Data records:
:::::

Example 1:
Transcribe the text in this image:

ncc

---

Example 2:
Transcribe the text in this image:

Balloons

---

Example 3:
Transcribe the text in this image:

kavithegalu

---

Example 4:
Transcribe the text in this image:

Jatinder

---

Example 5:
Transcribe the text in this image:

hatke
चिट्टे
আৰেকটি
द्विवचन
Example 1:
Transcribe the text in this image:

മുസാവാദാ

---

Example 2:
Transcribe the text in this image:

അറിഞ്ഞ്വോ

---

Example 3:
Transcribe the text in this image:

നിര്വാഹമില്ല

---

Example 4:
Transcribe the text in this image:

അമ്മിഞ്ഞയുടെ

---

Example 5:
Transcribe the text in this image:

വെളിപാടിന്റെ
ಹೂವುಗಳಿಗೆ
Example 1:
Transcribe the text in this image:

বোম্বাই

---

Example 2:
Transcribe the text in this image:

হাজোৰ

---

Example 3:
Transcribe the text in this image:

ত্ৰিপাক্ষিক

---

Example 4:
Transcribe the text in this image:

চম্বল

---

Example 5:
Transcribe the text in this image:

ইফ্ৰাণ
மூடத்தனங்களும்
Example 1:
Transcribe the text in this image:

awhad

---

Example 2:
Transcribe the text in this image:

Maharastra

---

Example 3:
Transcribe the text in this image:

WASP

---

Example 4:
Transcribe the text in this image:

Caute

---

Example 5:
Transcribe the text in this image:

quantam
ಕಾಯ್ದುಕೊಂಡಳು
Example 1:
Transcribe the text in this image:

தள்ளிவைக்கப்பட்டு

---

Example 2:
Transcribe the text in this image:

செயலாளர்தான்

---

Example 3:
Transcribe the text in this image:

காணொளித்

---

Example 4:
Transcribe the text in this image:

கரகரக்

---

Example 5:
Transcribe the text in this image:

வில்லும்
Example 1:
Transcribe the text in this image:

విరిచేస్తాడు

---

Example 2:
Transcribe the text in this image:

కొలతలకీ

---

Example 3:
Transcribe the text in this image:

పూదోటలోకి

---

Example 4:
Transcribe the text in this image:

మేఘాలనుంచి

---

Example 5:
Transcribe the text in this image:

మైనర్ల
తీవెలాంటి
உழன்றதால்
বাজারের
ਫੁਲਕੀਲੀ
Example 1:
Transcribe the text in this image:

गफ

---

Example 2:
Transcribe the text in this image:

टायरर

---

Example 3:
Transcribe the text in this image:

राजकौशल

:::::

Task requirements: Copy out every record above once more, precisely as written.

Response below:
Example 1:
Transcribe the text in this image:

ncc

---

Example 2:
Transcribe the text in this image:

Balloons

---

Example 3:
Transcribe the text in this image:

kavithegalu

---

Example 4:
Transcribe the text in this image:

Jatinder

---

Example 5:
Transcribe the text in this image:

hatke
चिट्टे
আৰেকটি
द्विवचन
Example 1:
Transcribe the text in this image:

മുസാവാദാ

---

Example 2:
Transcribe the text in this image:

അറിഞ്ഞ്വോ

---

Example 3:
Transcribe the text in this image:

നിര്വാഹമില്ല

---

Example 4:
Transcribe the text in this image:

അമ്മിഞ്ഞയുടെ

---

Example 5:
Transcribe the text in this image:

വെളിപാടിന്റെ
ಹೂವುಗಳಿಗೆ
Example 1:
Transcribe the text in this image:

বোম্বাই

---

Example 2:
Transcribe the text in this image:

হাজোৰ

---

Example 3:
Transcribe the text in this image:

ত্ৰিপাক্ষিক

---

Example 4:
Transcribe the text in this image:

চম্বল

---

Example 5:
Transcribe the text in this image:

ইফ্ৰাণ
மூடத்தனங்களும்
Example 1:
Transcribe the text in this image:

awhad

---

Example 2:
Transcribe the text in this image:

Maharastra

---

Example 3:
Transcribe the text in this image:

WASP

---

Example 4:
Transcribe the text in this image:

Caute

---

Example 5:
Transcribe the text in this image:

quantam
ಕಾಯ್ದುಕೊಂಡಳು
Example 1:
Transcribe the text in this image:

தள்ளிவைக்கப்பட்டு

---

Example 2:
Transcribe the text in this image:

செயலாளர்தான்

---

Example 3:
Transcribe the text in this image:

காணொளித்

---

Example 4:
Transcribe the text in this image:

கரகரக்

---

Example 5:
Transcribe the text in this image:

வில்லும்
Example 1:
Transcribe the text in this image:

విరిచేస్తాడు

---

Example 2:
Transcribe the text in this image:

కొలతలకీ

---

Example 3:
Transcribe the text in this image:

పూదోటలోకి

---

Example 4:
Transcribe the text in this image:

మేఘాలనుంచి

---

Example 5:
Transcribe the text in this image:

మైనర్ల
తీవెలాంటి
உழன்றதால்
বাজারের
ਫੁਲਕੀਲੀ
Example 1:
Transcribe the text in this image:

गफ

---

Example 2:
Transcribe the text in this image:

टायरर

---

Example 3:
Transcribe the text in this image:

राजकौशल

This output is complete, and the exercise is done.